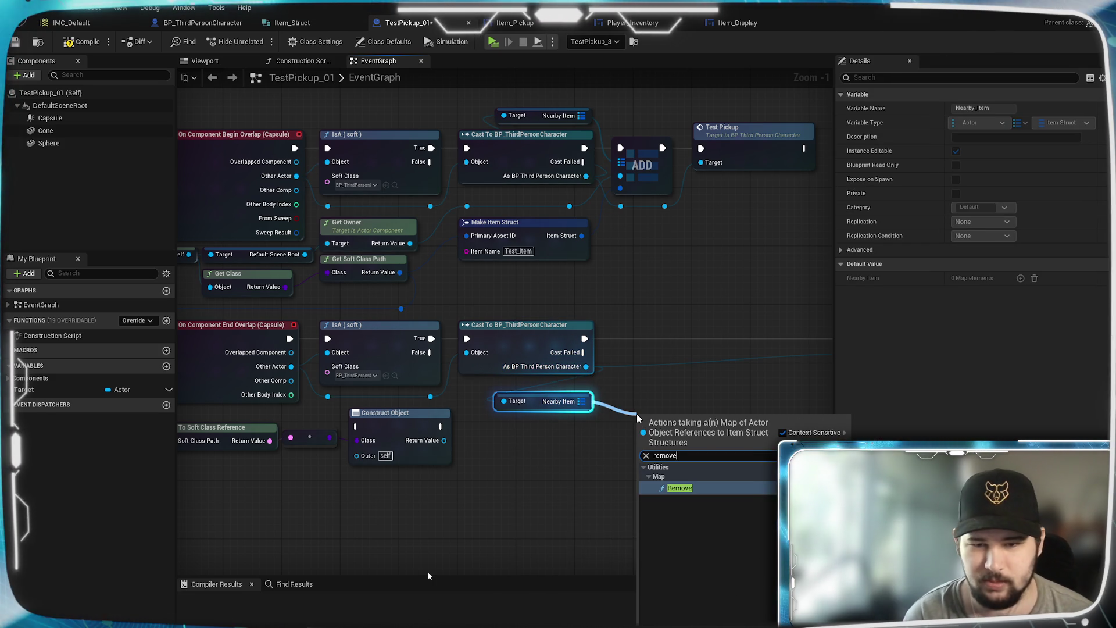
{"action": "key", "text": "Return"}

...

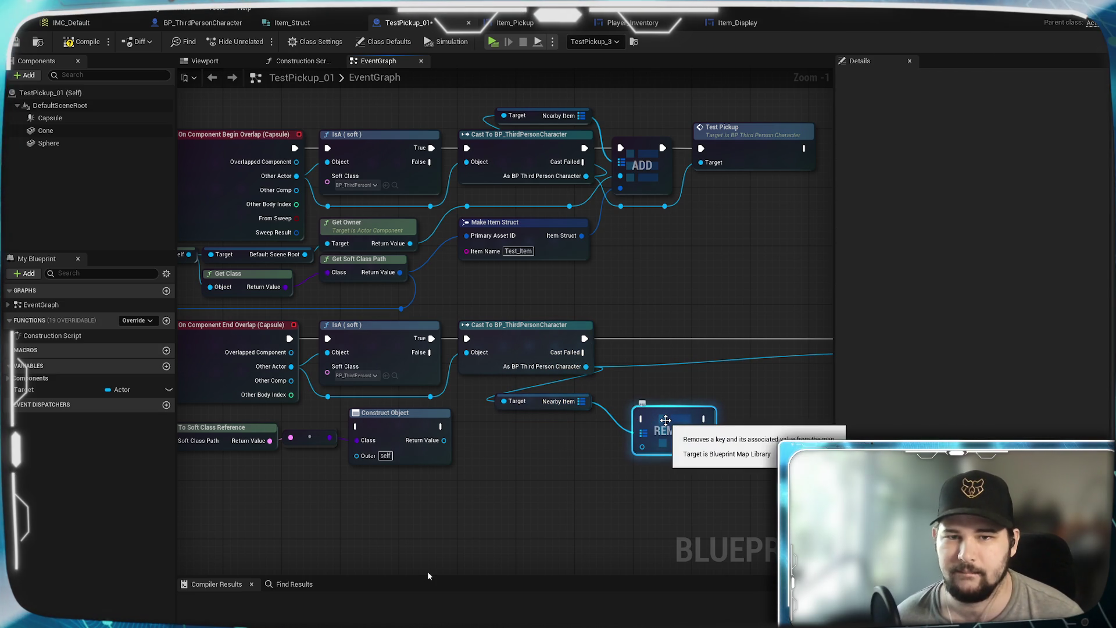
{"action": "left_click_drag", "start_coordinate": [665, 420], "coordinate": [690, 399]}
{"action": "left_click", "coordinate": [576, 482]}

_PROBLEM TO WORK ON_
Could you count the lines in the material above that include the word "coordinate"? Give the count alone.

_RESULT FOR THIS TASK_
2